Pharmacies across the United States are expected to begin stocking Opill, an over-the-counter birth control pill that will be available without a prescription. Oral birth control will now be easily available. However, in a progressive consumerist culture like the United States that is often quick to champion such “achievements,” it is important to examine the negative impact Opill might have.
The popular culture’s embrace of birth control and foisting of these technologies on increasingly younger people has had disastrous effects on the relationship between the sexes and the expression of love, romance and courtship in our society.
What contraceptives do by nature is not simply regulate pregnancy but sterilize the sexual act; it disrupts the giving of one partner to the other and creates an environment where the human body becomes a vessel of pleasure divorced from purpose, which is pregnancy and romantic union.
When the sexual act is sterilized, it empowers reckless sex on the part of both parties and trivializes an act of romance, rendering it transactional. When oral contraceptives are made readily available, potentially to teenagers and preteens, a generation will be raised where sex has so little meaning and consequence. The poetry of young love dies.
The way men and women look at each other is changed intrinsically because the romantic chase is hastily tossed aside as a relic of antiquity. No more playful innocent stares, no more love letters and no more expressions of chivalry, manly honor or womanly virtue. All that remains is the mashing together of bodies, a pleasure without purpose.
Outside of how the availability of oral contraceptives can change the relationship between men and women, it is important to consider the associated health risks of oral birth control. It is increasingly discussed among health professionals that there appears to be a serious causal relationship between the usage of oral birth control and risks of depression in the first two years of use.

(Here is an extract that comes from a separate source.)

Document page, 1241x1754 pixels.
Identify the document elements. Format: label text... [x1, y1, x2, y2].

A Cambridge study found a high increase in the risk of developing depression during use and an increased risk for young teens later in life, even if they got off the medication.
The culture must contend with a serious question: what of virtue and what of love? What is easy access to the pill but a license to allow a romantic partner to treat a woman’s body as a vessel for pleasure rather than a temple of her heart?
It is abundantly clear that Generation Z is a generation suffering from an epidemic of loneliness and depression. What is sorely needed is a commitment to love and a return to virtue.
A culture that cannibalizes itself and refuses to procreate cannot survive.
Gen Z and future generations deserve partners that don’t use their bodies for pleasure, but instead see Heaven in their eyes and desire to cherish them. How can the United States hope to build a society of virtue when its citizens don’t even respect themselves enough to not sacrifice their lovers and children on the altar of progress and the grave of the Marquis de Sade?